## Exercise directions
Reproduce verbatim the lines of the data below, from the line containing "TypeError: Failed to fetch" through the line containing "メイク ver.2023』", including both of those lines. Omit the pictures from your answer.

## Exercise material
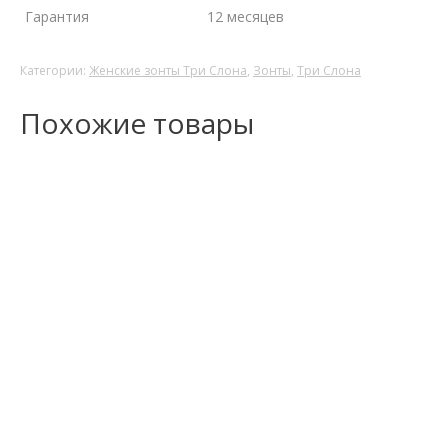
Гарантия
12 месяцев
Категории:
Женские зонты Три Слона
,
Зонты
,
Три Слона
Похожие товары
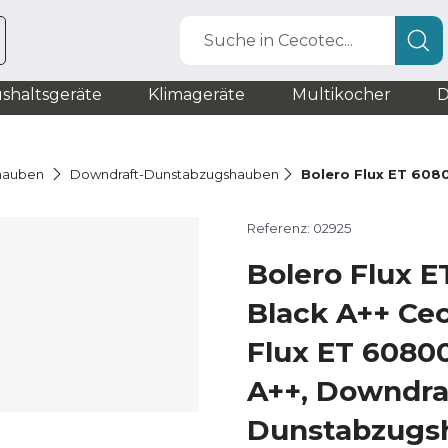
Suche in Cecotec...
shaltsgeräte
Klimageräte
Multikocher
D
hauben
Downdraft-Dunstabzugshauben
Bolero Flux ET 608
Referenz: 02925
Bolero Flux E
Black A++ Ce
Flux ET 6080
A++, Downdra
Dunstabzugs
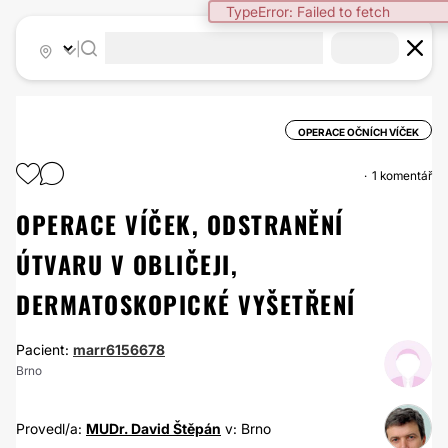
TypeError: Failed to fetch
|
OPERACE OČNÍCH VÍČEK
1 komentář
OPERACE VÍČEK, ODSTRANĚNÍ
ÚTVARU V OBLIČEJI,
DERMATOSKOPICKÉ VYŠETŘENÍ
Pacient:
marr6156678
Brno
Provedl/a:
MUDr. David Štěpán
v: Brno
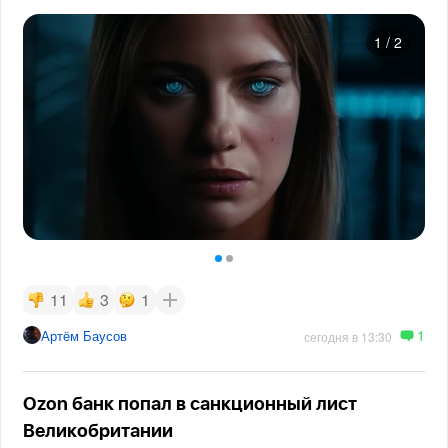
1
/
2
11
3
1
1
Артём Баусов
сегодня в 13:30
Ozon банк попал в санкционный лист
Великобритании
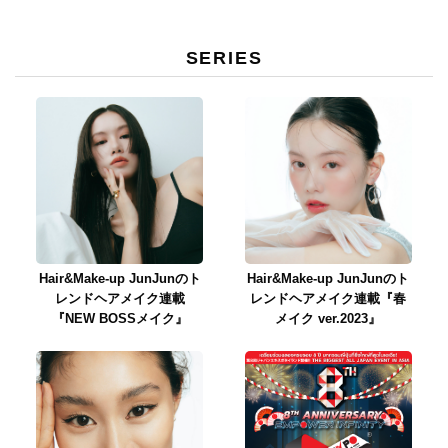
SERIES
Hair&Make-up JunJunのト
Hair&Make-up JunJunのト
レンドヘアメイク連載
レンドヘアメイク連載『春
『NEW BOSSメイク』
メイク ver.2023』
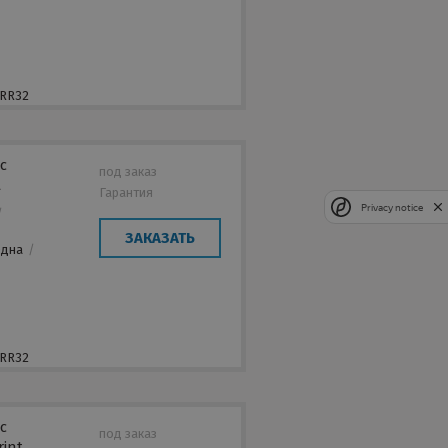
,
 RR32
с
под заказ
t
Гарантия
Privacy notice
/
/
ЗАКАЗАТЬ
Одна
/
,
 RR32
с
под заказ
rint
...
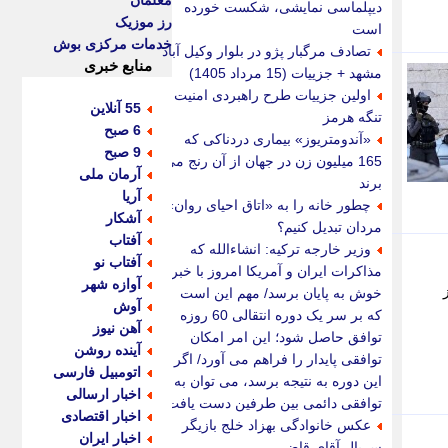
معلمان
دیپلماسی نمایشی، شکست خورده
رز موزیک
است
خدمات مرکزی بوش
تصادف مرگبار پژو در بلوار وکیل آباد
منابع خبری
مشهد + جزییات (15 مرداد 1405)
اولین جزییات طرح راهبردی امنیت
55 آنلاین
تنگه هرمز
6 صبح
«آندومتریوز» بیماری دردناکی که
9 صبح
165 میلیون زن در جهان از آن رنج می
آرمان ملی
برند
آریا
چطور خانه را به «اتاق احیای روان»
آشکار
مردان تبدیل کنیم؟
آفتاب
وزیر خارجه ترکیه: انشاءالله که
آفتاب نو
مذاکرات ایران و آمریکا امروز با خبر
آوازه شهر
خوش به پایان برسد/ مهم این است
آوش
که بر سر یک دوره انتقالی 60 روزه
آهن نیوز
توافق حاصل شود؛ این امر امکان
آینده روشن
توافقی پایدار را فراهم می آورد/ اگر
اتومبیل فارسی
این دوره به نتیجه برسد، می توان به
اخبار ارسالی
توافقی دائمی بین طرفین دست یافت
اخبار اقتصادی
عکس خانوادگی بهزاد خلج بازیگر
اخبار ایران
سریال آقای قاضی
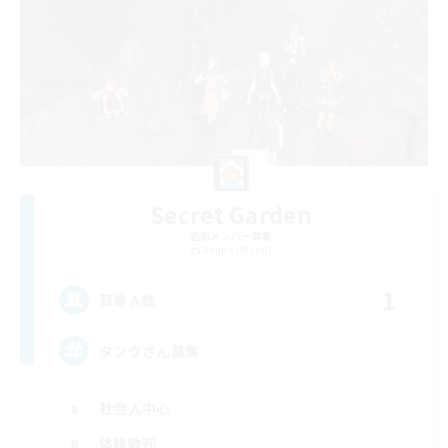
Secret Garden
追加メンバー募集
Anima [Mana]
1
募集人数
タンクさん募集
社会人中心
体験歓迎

## Result of the task
TypeError: Failed to fetch
|
OPERACE OČNÍCH VÍČEK
1 komentář
OPERACE VÍČEK, ODSTRANĚNÍ
ÚTVARU V OBLIČEJI,
DERMATOSKOPICKÉ VYŠETŘENÍ
Pacient:
marr6156678
Brno
Provedl/a:
MUDr. David Štěpán
v: Brno
1
/
2
11
3
1
1
Артём Баусов
сегодня в 13:30
Ozon банк попал в санкционный лист
Великобритании
SERIES
Hair&Make-up JunJunのト
Hair&Make-up JunJunのト
レンドヘアメイク連載
レンドヘアメイク連載『春
『NEW BOSSメイク』
メイク ver.2023』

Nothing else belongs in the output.